━━━━━ Testo selezionato ━━━━━

Ragioniamo con i piedi

Bentrovati, amici podisti.

Desidero per una volta scrivere un articolo un po’ diverso dal solito, nel quale esprimerò qualche mia conoscenza sulle scarpe da corsa, che vi somministrerò sotto forma di consigli: e per evitare di essere tacciato di supponenza, premetto che tali consigli sono il risultato di dialoghi con amatori evoluti e allenatori qualificati, e della lettura di testi di sicura attendibilità scientifica. Cominciamo.

Due consigli preliminari

Il primo consiglio preliminare vale per qualunque calzatura si voglia acquistare: misurate il vostro prossimo paio di scarpe nelle ultime ore del pomeriggio, quando il piede – che si è mosso tutto il giorno – si è gonfiato un po’. Il consiglio preliminare ad hoc per le scarpe da corsa è invece quello di prenderle non troppo giuste: tra l’alluce e la punta dovrebbe cioè esserci qualche millimetro di spazio. Proprio perché, dopo aver percorso un buon numero di chilometri, il piede tende a gonfiarsi. Che sia però qualche millimetro e non di più: il piede che balla e sbatte in una scarpa troppo larga rischia di procurarsi vesciche o le ancor più temibili unghie nere.

━━━━━ Materiale mostrato ━━━━━

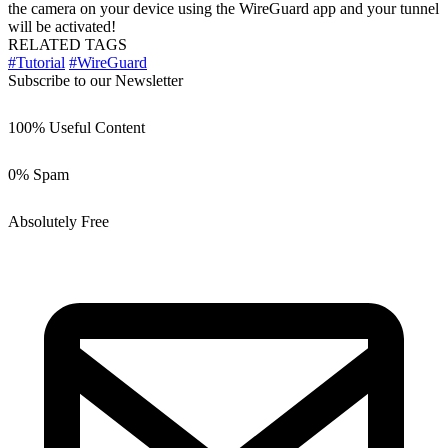
the camera on your device using the WireGuard app and your tunnel
will be activated!
RELATED TAGS
#Tutorial
#WireGuard
Subscribe to our Newsletter
100% Useful Content
0% Spam
Absolutely Free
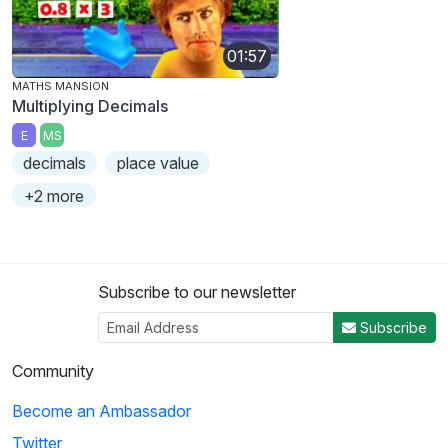
01:57
MATHS MANSION
Multiplying Decimals
E
MS
decimals
place value
+2 more
Subscribe to our newsletter
Subscribe
Community
Become an Ambassador
Twitter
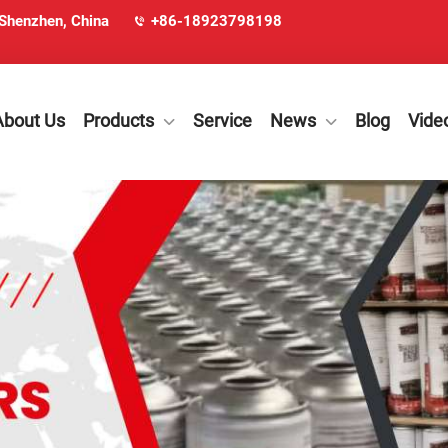
 Shenzhen, China
+86-18923798198
About Us
Products
Service
News
Blog
Vide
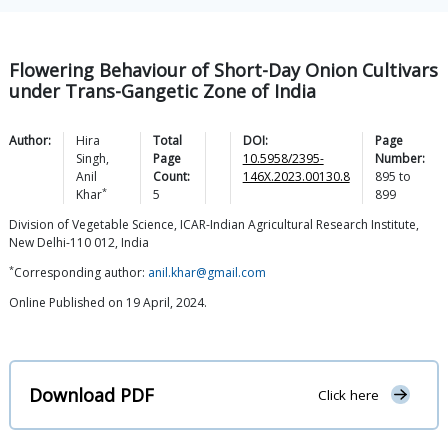
Flowering Behaviour of Short-Day Onion Cultivars
under Trans-Gangetic Zone of India
Author:
Hira
Total
DOI:
Page
Singh
,
Page
10.5958/2395-
Number:
Anil
Count:
146X.2023.00130.8
895
to
*
Khar
5
899
Division of Vegetable Science, ICAR-Indian Agricultural Research Institute,
New Delhi-110 012, India
*
Corresponding author:
anil.khar@gmail.com
Online Published on 19 April, 2024.
Download PDF
Click here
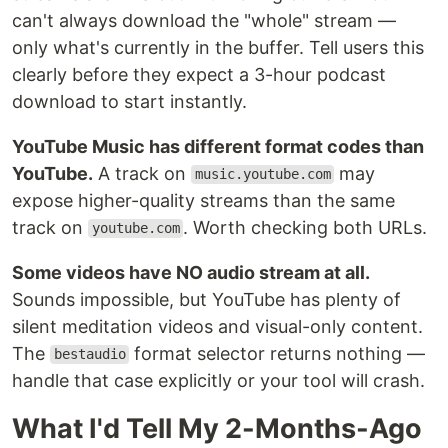
can't always download the "whole" stream —
only what's currently in the buffer. Tell users this
clearly before they expect a 3-hour podcast
download to start instantly.
YouTube Music has different format codes than
YouTube.
A track on
may
music.youtube.com
expose higher-quality streams than the same
track on
. Worth checking both URLs.
youtube.com
Some videos have NO audio stream at all.
Sounds impossible, but YouTube has plenty of
silent meditation videos and visual-only content.
The
format selector returns nothing —
bestaudio
handle that case explicitly or your tool will crash.
What I'd Tell My 2-Months-Ago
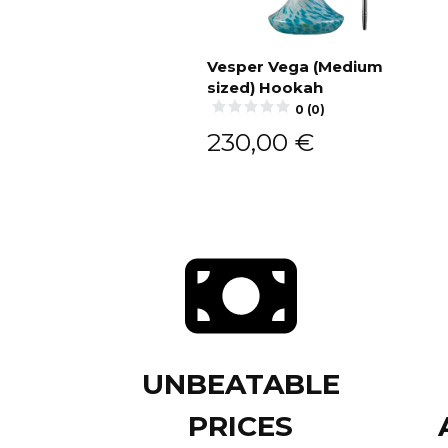
Vesper Vega (Medium
sized) Hookah
Add to cart
0 (0)
230,00
€
UNBEATABLE
PRICES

━━━━━

Obiettivo dell'esercizio: Prosegui il testo sulle scarpe da corsa, ripartendo subito dopo la sua ultima frase.

Risultato del compito:
Diffidate runner, diffidate

Se siete podisti alle prime armi, diffidate dei commessi che vorrebbero propinarvi i peggiori modelli dei marchi più ignoti: non si capisce perché un principiante non dovrebbe avere il diritto di calzare scarpe di buona fattura. Saranno semmai i runner evoluti, con muscoli e articolazioni già abbastanza allenati, a potersi eventualmente permettere scarpe di qualità modesta: intanto ci pensa il loro fisico.

Negozi e negozi

Come scegliere un buon negozio? Col fiuto. Chiedetevi da quanto tempo quel negozio è aperto, e quale sia la sua fama presso gli sportivi (e, ancora meglio, presso i podisti). A un negozio generalista di solito è preferibile uno specializzato in articoli per il running, o almeno con una sezione dedicata al nostro sport: sarà assai più facile trovare commessi davvero preparati.

Molti negozi, oggi, permettono di effettuare – spesso gratuitamente – l’esame baropodometrico e una breve corsa sul tapis roulant, grazie a cui potrete scoprire il vostro tipo di appoggio, le caratteristiche dell’arco plantare, il grado di pronazione nonché la postura.

Quindi?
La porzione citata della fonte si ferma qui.